After entering semi-retirement, Lee lectured on investigative journalism in communities of color in the University of California system. He also continues to serve on the editorial board of ColorLines Magazine and has freelanced as a columnist for Currents, The Korea Times Bi-lingual Edition, Korean Quarterly and KoreAm Journal. He had three children with his wife Peggy. As of 2010, he was residing in Sacramento.

Lee died at his home in Sacramento, California, on March 8, 2025, at the age of 96.

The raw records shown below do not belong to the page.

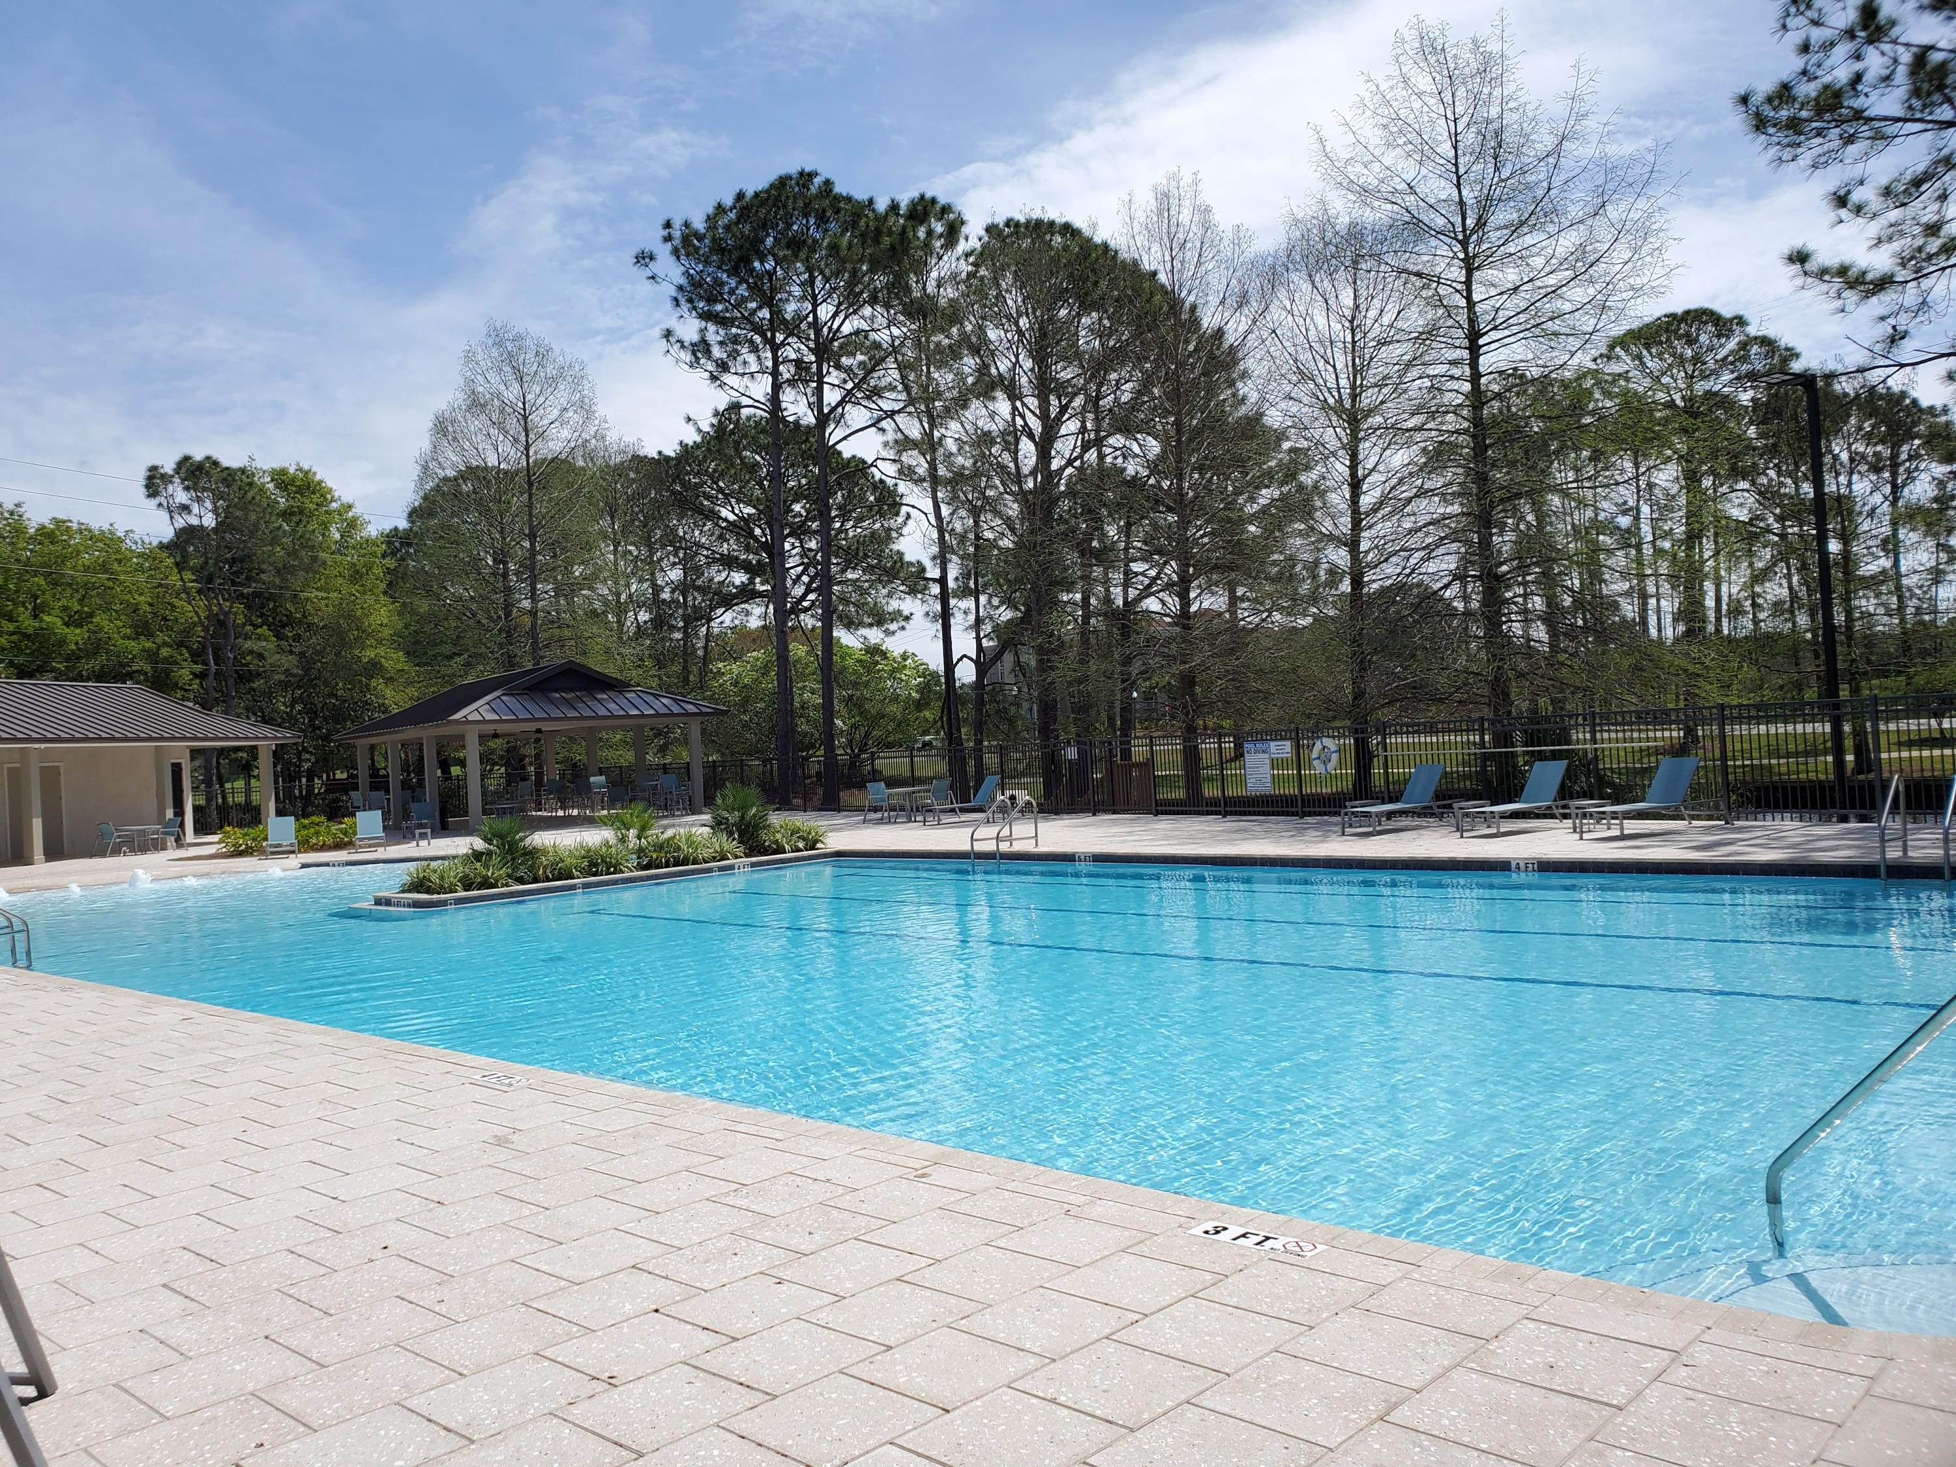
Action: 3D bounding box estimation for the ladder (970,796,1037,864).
[{"bbox_3d":[0.431,1.576,24.056,0.620,1.060,0.980,-4,-1,42],"label":"ladder"}]

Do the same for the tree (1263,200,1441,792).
[{"bbox_3d":[8.011,-4.997,31.500,3.900,13.000,3.900,-3,-1,15],"label":"tree"}]

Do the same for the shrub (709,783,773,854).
[{"bbox_3d":[-4.164,1.487,25.807,1.150,1.250,1.150,-3,-1,0],"label":"shrub"}]

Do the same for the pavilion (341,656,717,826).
[{"bbox_3d":[-15.200,0.470,48.700,8.250,4.880,14.500,-2,-1,-35],"label":"pavilion"}]

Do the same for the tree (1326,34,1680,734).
[{"bbox_3d":[9.986,-6.314,28.700,6.700,15.300,6.700,-3,-1,20],"label":"tree"}]

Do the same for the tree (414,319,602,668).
[{"bbox_3d":[-19.600,-7.119,62.500,7.700,20.500,7.700,-3,-1,-17],"label":"tree"}]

==Honors and recognition==

- In 1968, he received the Urban Service Award from the U.S. Office of Economic Opportunity for outstanding coverage of the poor.
- In 1979, he was awarded first place for Best Series of Articles by the California Newspaper Publishers Association.
- In 1987, he was the first recipient of the Asian American Journalists Association's Lifetime Achievement Award.
- In 1992, he was presented the John Anson Ford Award by the Human Relations Commission of L.A. County.
- In 1994, he became the first Asian journalist to receive the Free Spirit Award from the Freedom Forum.
- In 1997, he was inducted into the Newseum's Journalism History Gallery in Arlington, VA.
- In 2000, he was profiled in Crusaders, Scoundrels, Journalists: The Newseum's Most Intriguing Newspeople.